В настоящее время правительство приняло уже некоторые меры, и время покажет, насколько они будут полезны и насколько предупредят это прогрессивно возрастающее обеднение. Указом 1868 года определено наделить вотчинников 45-ю, припущенников 15-ю десятинами на душу и запрещено со времени наделения (к чему было приступлено осенью 1870 года) отдавать в кортому и продавать землю, за исключением оставшейся за наделом.
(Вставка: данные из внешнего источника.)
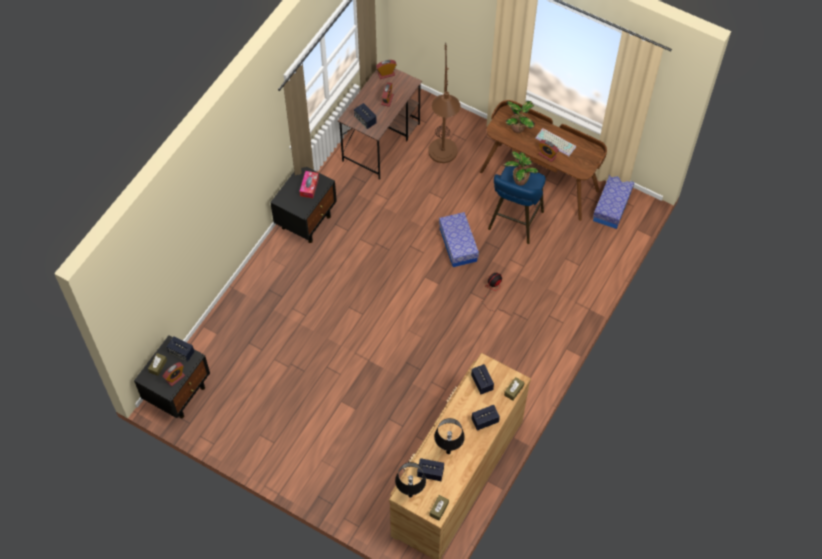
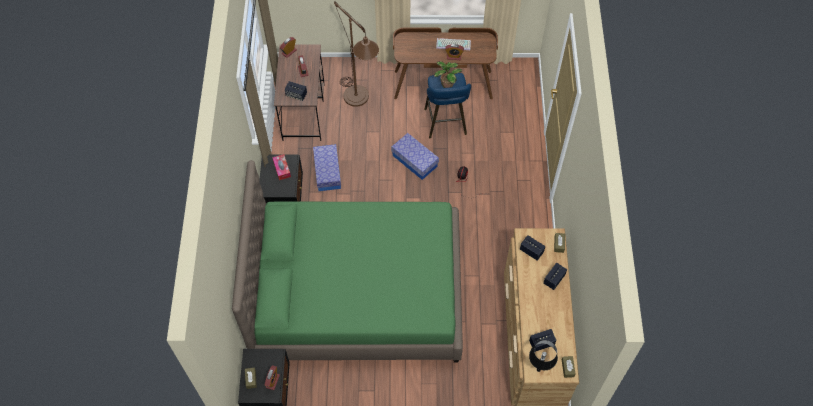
camera: 30 degrees left, 0 degrees up
speaker [167,336,195,362] -> none
black table lamp [434,418,465,454] -> none
potted plant [506,101,535,133] -> none
storage box [593,175,634,229] -> storage box moved to [313,144,341,191]
none -> green bed [232,160,463,363]

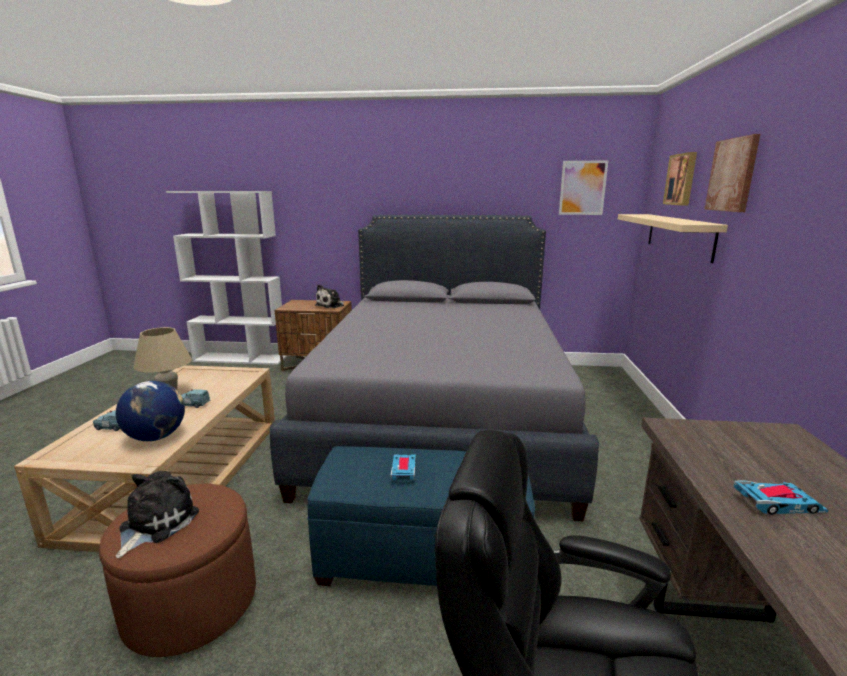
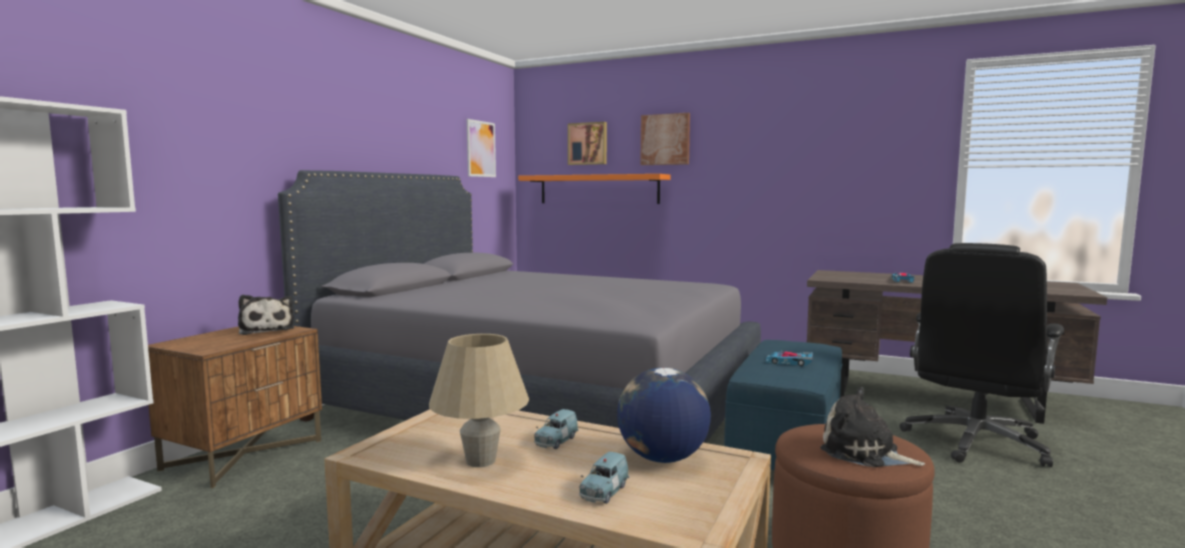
camera: 70 degrees left, 10 degrees down
beige shelf [618,214,728,263] -> orange shelf [518,174,671,204]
Но только при энергическом содействии правительству влиятельных лиц из магометанской среды — Башкирцы могут быть мало-помалу вынуждены бросить свою полукочевую жизнь — главное препятствие земледелию, перестанут с весны и до поздней осени таскаться со своими «кошами» (войлочные кибитки) и уже небольшими табунами, пить кумыс и лежать день и ночь, а зимой, по своей беспечности, голодать и мерзнуть, несмотря на свои превосходные земли и обширные лесные дачи.

Как бы то ни было, а в настоящую минуту главную массу земледельческого населения в этой части Екатеринбургского уезда составляют разнохарактерные помещичьи и казенные крестьяне, выселенные сюда около ста лет назад заводчиками и правительством из различных местностей Европейской России. Большинство этого русского населения группируется около заводов и, следовательно, занимает самые худшие земли. Вообще здесь можно разделять крестьян на три категории: казенных, заводских и помещичьих.

Казенные крестьяне, самые древние русские поселенцы края, расположены исключительно по рекам Багаряку и Синаре (сюда относятся большие села: Бульзи, Огнево, Конево, Багаряк и др.[4]); помещичьи крестьяне составляют меньшинство и большей частью группируются около Челябинского тракта (Никольское, Тибук, Куяш, Метлино, Кожакуль, Урукуль); заводские крестьяне расположены у самой подошвы Урала (Рожественское, Воскресенское, Карагуз, Щелкун) и даже в самом Урале (Полдневая, Кособродская).

Казенные и заводские крестьяне владеют полным наделом — по пяти десятин на душу: земли их гораздо старее и худшего качества в сравнении с Тибуцкими, Куяшскими и Метлинскими. Помещичьи крестьяне большей частью получили так называемый подарок, т. е. по 5-ти осьминников (11/4 десятины) на душу.

С одной стороны, дурное качество пашни казенных и заводских крестьян, с другой непомерно низкая арендная плата на непочатые башкирские земли, заставило весьма многих из них или вовсе бросать свои выпаханные и неудабриваемые поля или же обрабатывать как свои земли так и нанимаемые «в Татарах» удаленные от местожительства на 50 и даже 100 верст! Помещичьи крестьяне находятся в других условиях, что зависит от обширности помещичьих имений: большинство их арендует помещичью землю из известного количества пудов хлеба (см. д.) и только Метлинцы, получившие подарок, арендуют землю у своих односельчан другого помещика, получивших всю помещичью землю — по 45 десятин на душу, и платят за нее тоже весьма недорого — от 50 к. с. до 1 р. с. за десятину[5].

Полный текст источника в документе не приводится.